DATA TO PROCESS
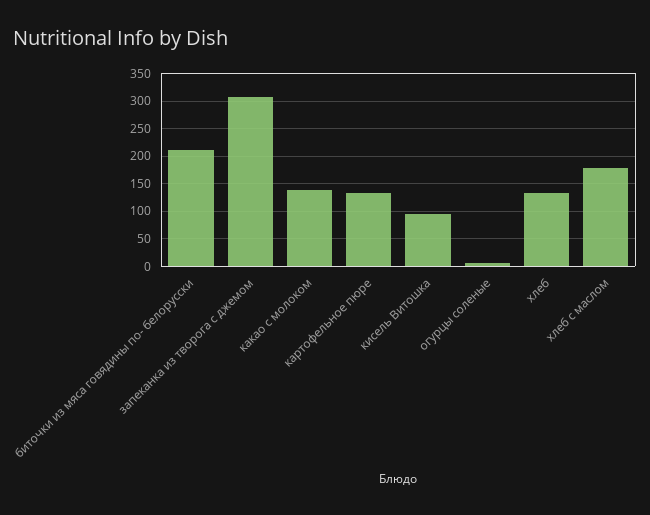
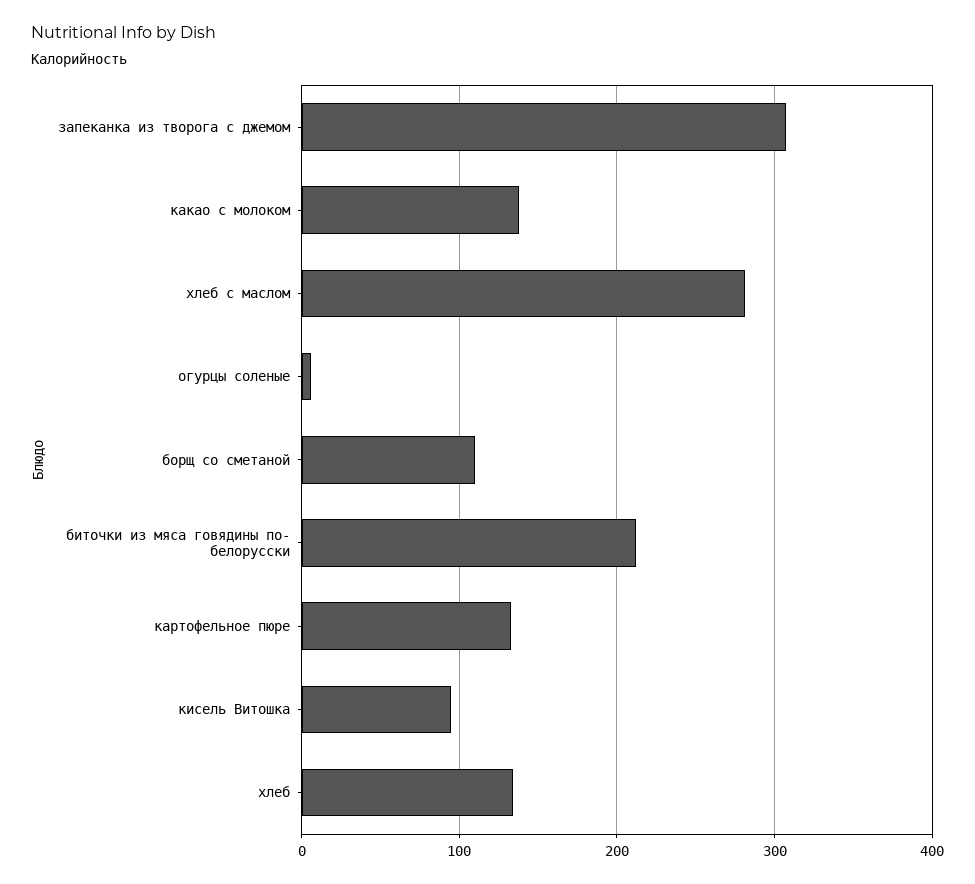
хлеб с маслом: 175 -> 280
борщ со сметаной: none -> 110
--
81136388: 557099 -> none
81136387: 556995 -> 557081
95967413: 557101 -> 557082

YOUR GOAL
From the records above, copy each line where the word "none" can be found.

YOUR SOLUTION
борщ со сметаной: none -> 110
81136388: 557099 -> none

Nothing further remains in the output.